» Passage to read:

But of broader interest is the influence of Psalm 110:1 on early Christian traditions, manifested in widespread quotes and secondary stages of development that derive from secondary sources in liturgical or missionary settings at some remove from the Psalm. We should see it as a living phrase, in an oral culture that differs from our book-based culture, sometimes detached from a Hebraic tradition, seen against its Judaeo-Christian background in a Hellenistic setting. 

 

Appendix 1: the key Greek texts

Psalm 110:1 (109:1 in the Old Greek)

εἶπεν ὁ κύριος τῷ κυρίῳ μου κάθου ἐκ δεξιῶν μου ἕως ἂν θῶ τοὺς ἐχθρούς σου ὑποπόδιον τῶν ποδῶν σου

Matthew 22:44

εἶπεν κύριος τῷ κυρίῳ μου κάθου ἐκ δεξιῶν μου ἕως ἂν θῶ τοὺς ἐχθρούς σου ὑποκάτω τῶν ποδῶν σου

Mark 12:36

εἶπεν κύριος τῷ κυρίῳ μου κάθου ἐκ δεξιῶν μου ἕως ἂν θῶ τοὺς ἐχθρούς σου ὑποκάτω τῶν ποδῶν σου

Luke 20:42-43

εἶπεν κύριος τῷ κυρίῳ μου κάθου ἐκ δεξιῶν μου ἕως ἂν θῶ τοὺς ἐχθρούς σου ὑποπόδιον τῶν ποδῶν σου

 

Appendix 2: Did Soferim change Psalm 110?

One bit of bad Christian apologetics I need to deal with next. I need to say something further about the Soferim (scribes). According to rabbinic traditions which were written around the third century CE/AD onwards,[68] there is a small number of passages of Hebrew Scripture where there had been ancient readings that differed from the text they used; and, it seems, differed from the later Masoretic text. The precise number is unclear.[69] E.W. Bullinger cites 18 emendations.[70]

You can see examples in a rather old article.[71] With such changes, "Scripture has used euphemistic language" in order to reduce the impression of human patterns in Hebrew descriptions of God, physical and emotional descriptions;[72] and other changes to do with shielding the divine name YHWH from abuse by putting in substitute language.[73]  The Soferim involved in this editing are held in high esteem in rabbinic tradition, but it is not easy to reconstruct the history of their work.[74] That is if the tradition of Soferim emendations is true at all, which is contested.[75] It must be said that we don't have any pre-Soferim manuscripts, so all these claims should be handled with caution.[76] Evidence of YHWH and Adonai as variant readings in Psalm 110:5 does however exist.[77]

More to the point here, Bullinger also cites 134 instances where YHWH was changed to Adonai by Soferim,[78] but Bullinger was relying on C. D. Ginzburg[79] and may have made errors mis-reading Ginzburg here.[80] Or Ginzburg made mistakes in the first place.[81] Shades of a house of cards here. Unfortunately, the content of the 134 has been seized on by many. And it includes Psalm 110:5.

» Information shown:
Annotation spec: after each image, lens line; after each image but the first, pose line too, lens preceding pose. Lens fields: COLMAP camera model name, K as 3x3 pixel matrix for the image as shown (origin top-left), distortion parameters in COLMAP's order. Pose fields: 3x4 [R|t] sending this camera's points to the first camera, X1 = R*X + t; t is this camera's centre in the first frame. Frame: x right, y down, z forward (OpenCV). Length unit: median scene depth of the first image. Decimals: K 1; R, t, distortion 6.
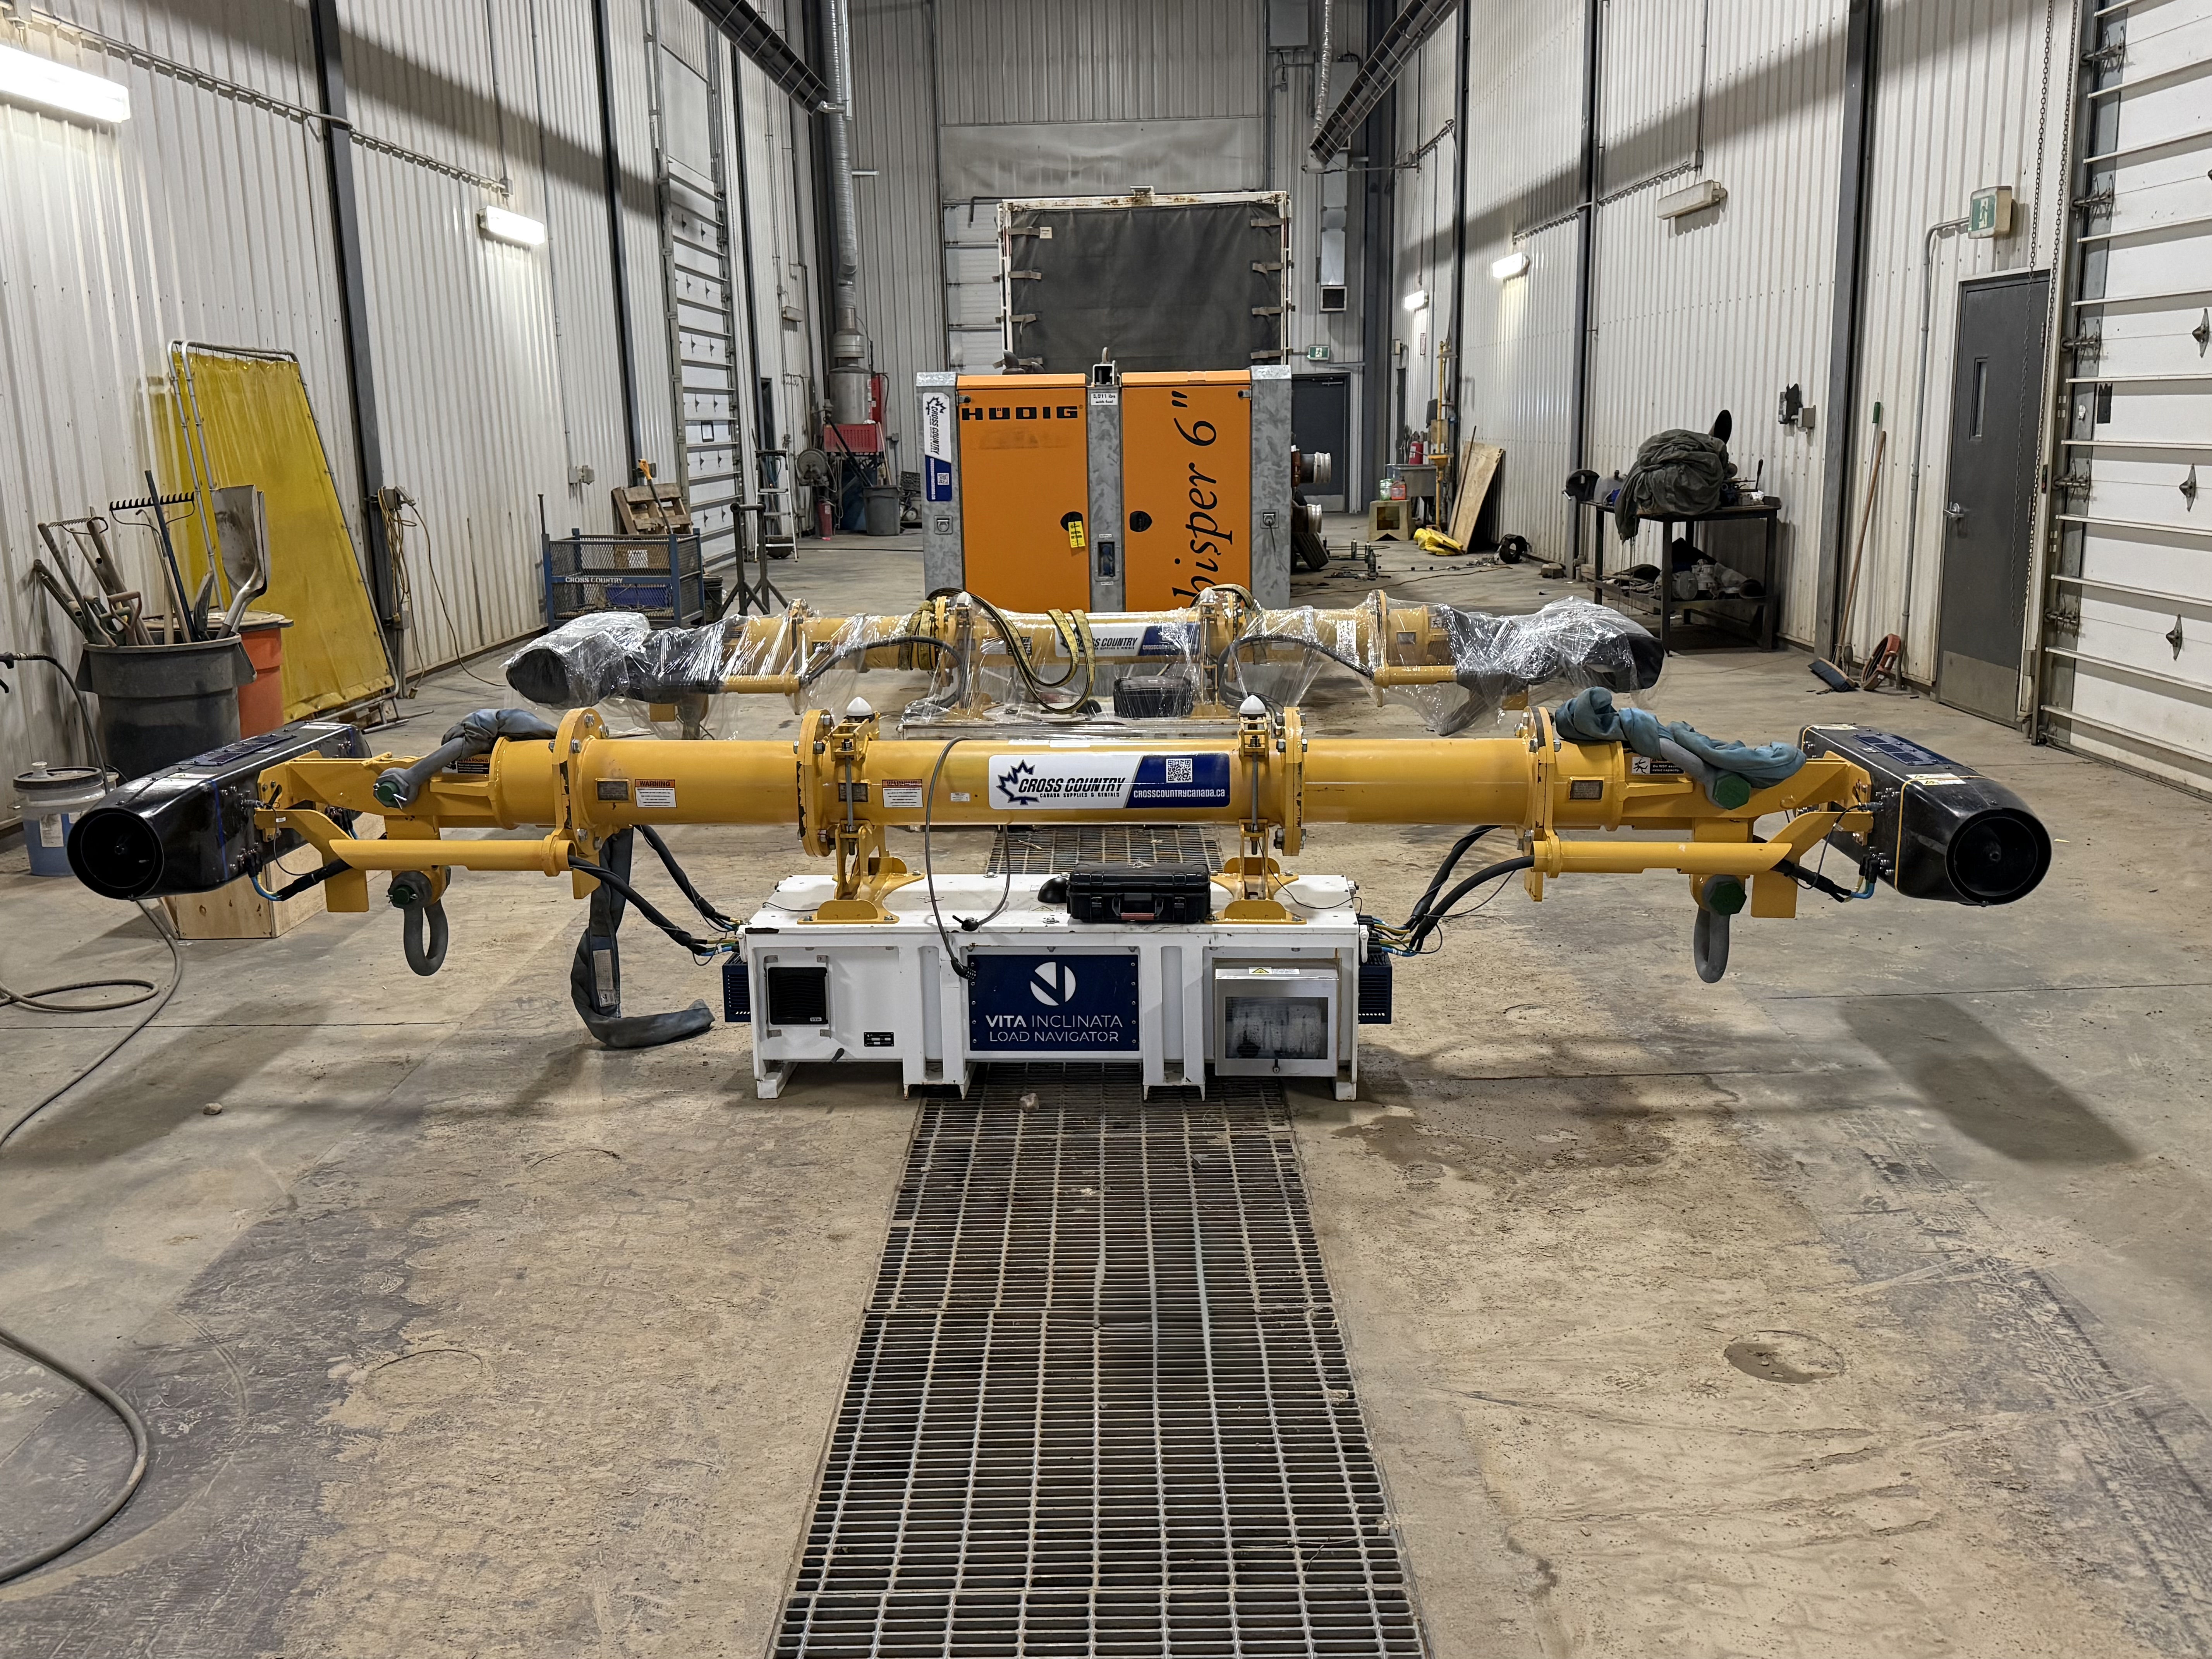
lens RADIAL K [[1990.1, 0, 1104.0], [0, 1990.1, 811.2], [0, 0, 1]] dist [0.090291, -0.094390]
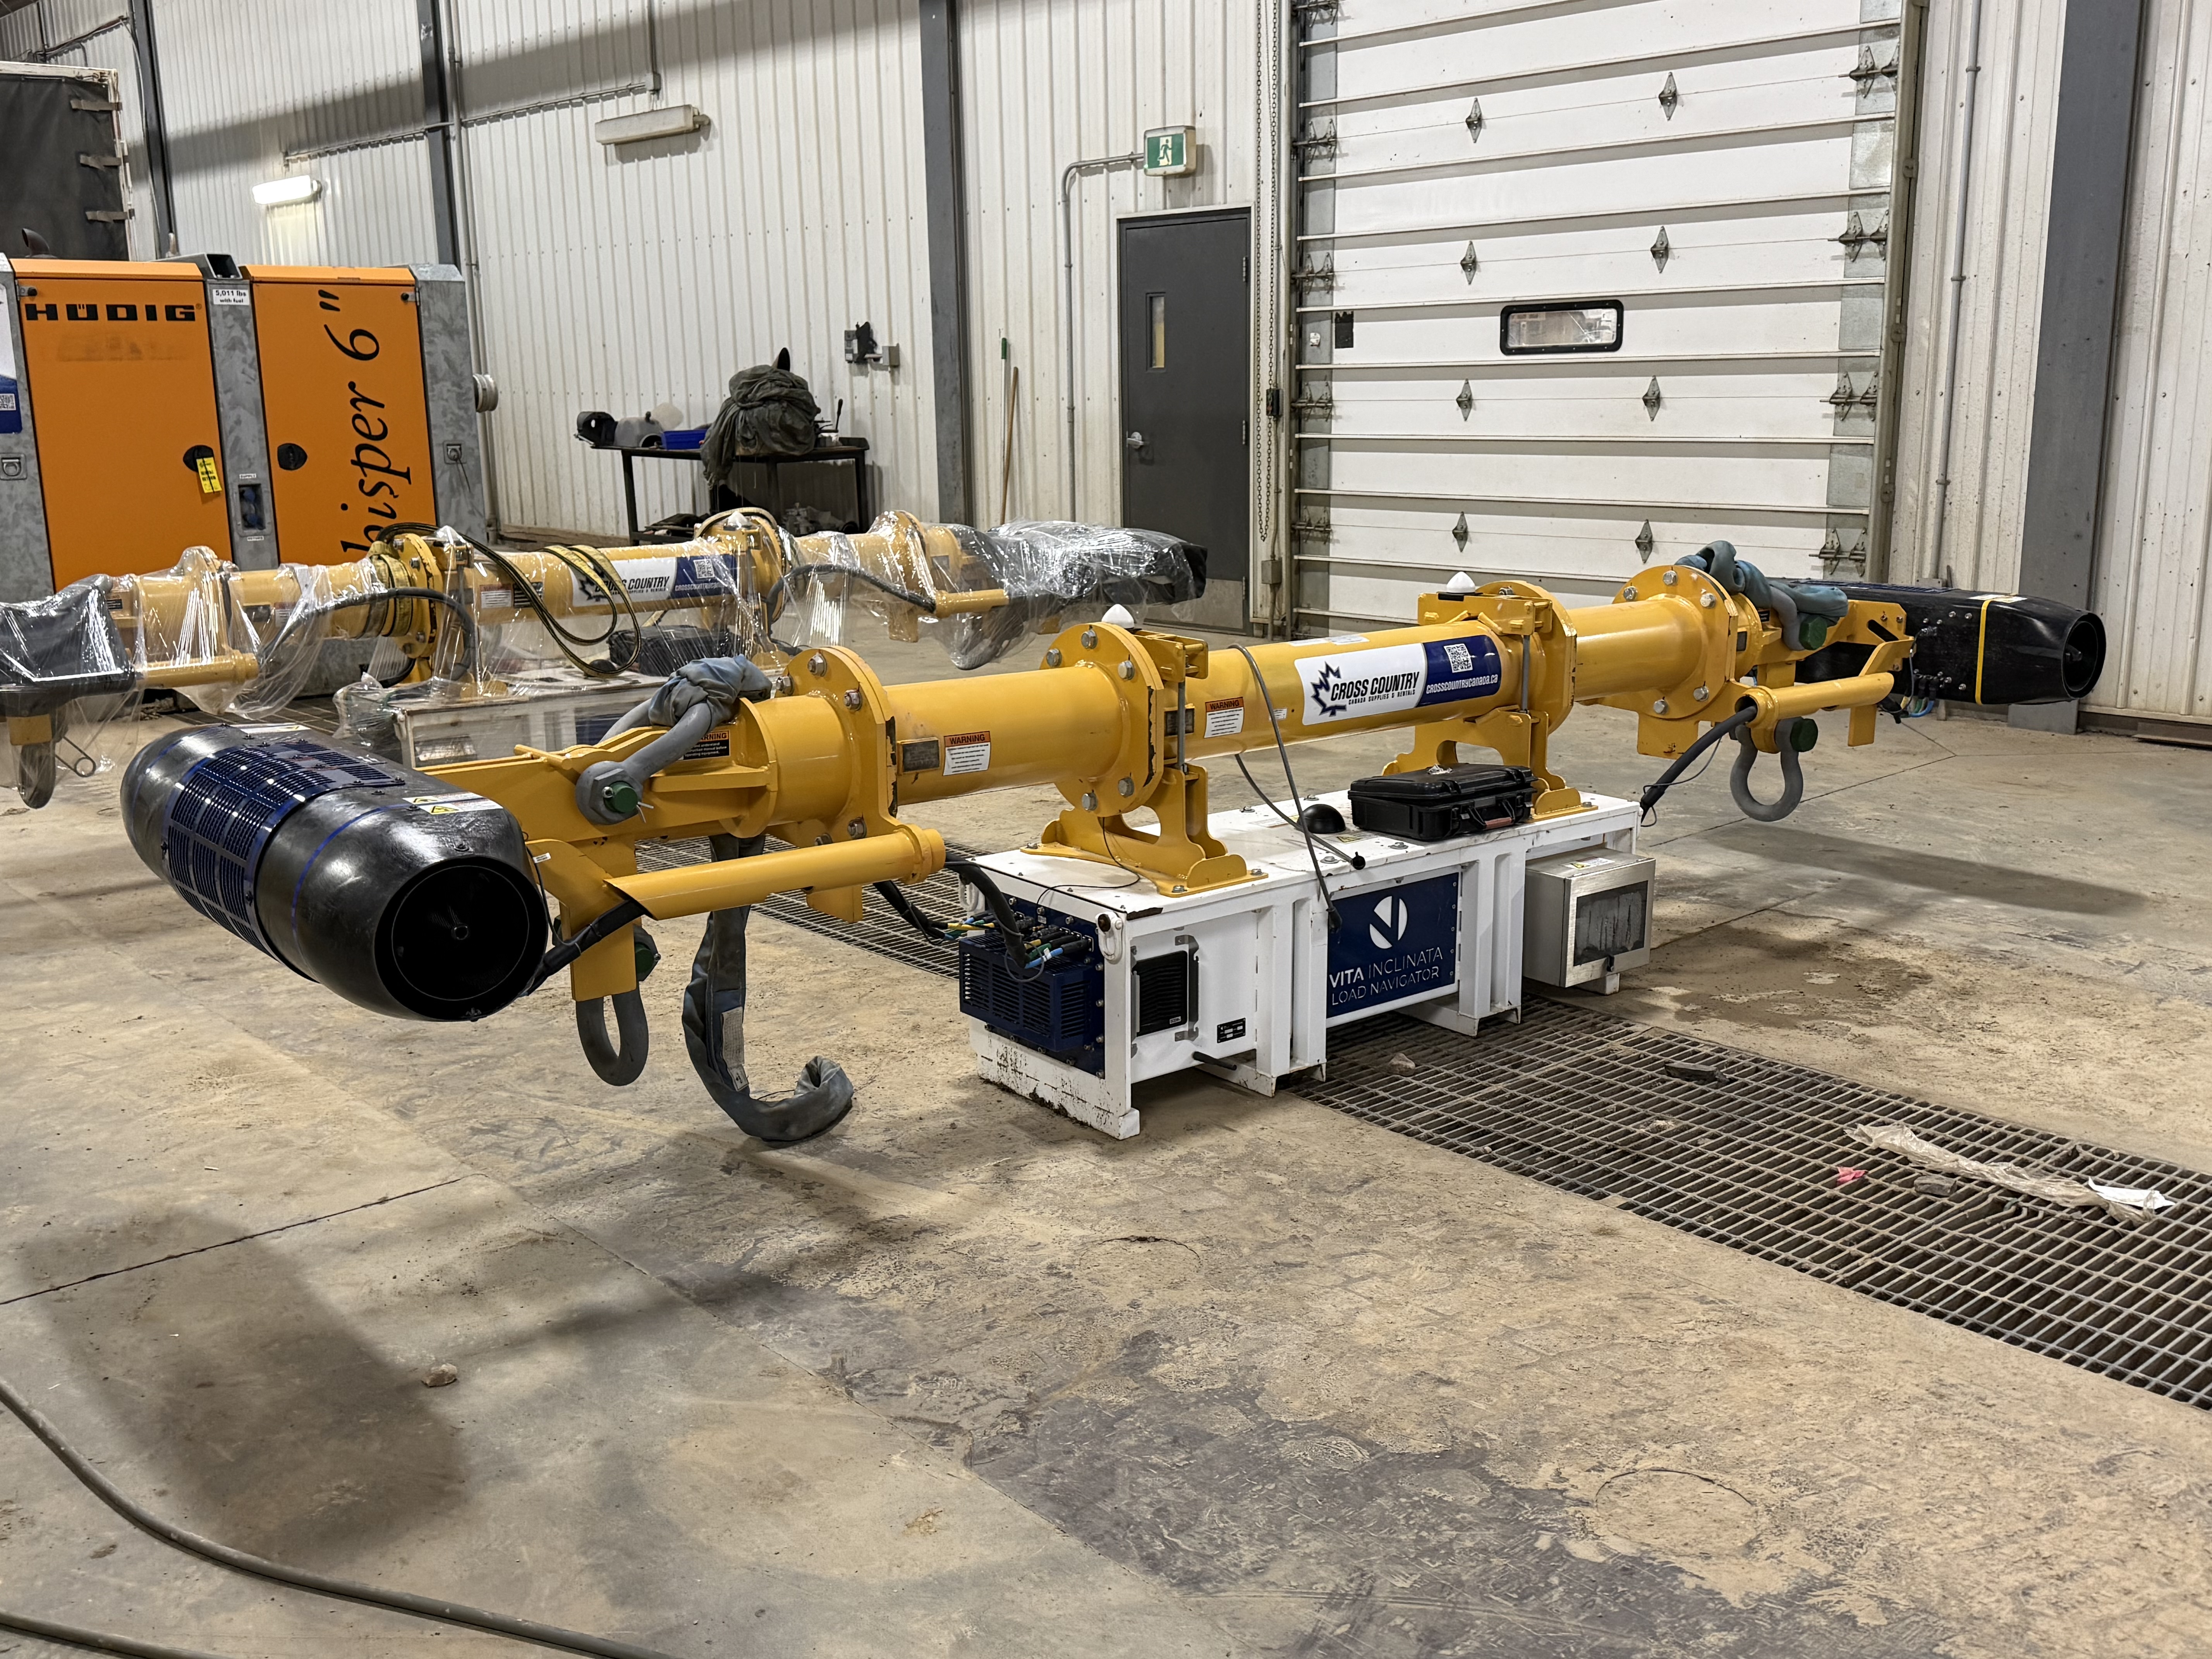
lens RADIAL K [[2052.4, 0, 1127.0], [0, 2052.4, 846.0], [0, 0, 1]] dist [0.057850, 0.000000]
pose [[0.739980, -0.140624, 0.657765, -0.628525], [0.129842, 0.989372, 0.065447, -0.015527], [-0.659978, 0.036976, 0.750374, 0.391114]]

» Aim of the exercise:
Reproduce verbatim everything in the Psalm 110 passage from "But of broader" down to "a Hellenistic setting.".

» Response to this exercise:
But of broader interest is the influence of Psalm 110:1 on early Christian traditions, manifested in widespread quotes and secondary stages of development that derive from secondary sources in liturgical or missionary settings at some remove from the Psalm. We should see it as a living phrase, in an oral culture that differs from our book-based culture, sometimes detached from a Hebraic tradition, seen against its Judaeo-Christian background in a Hellenistic setting.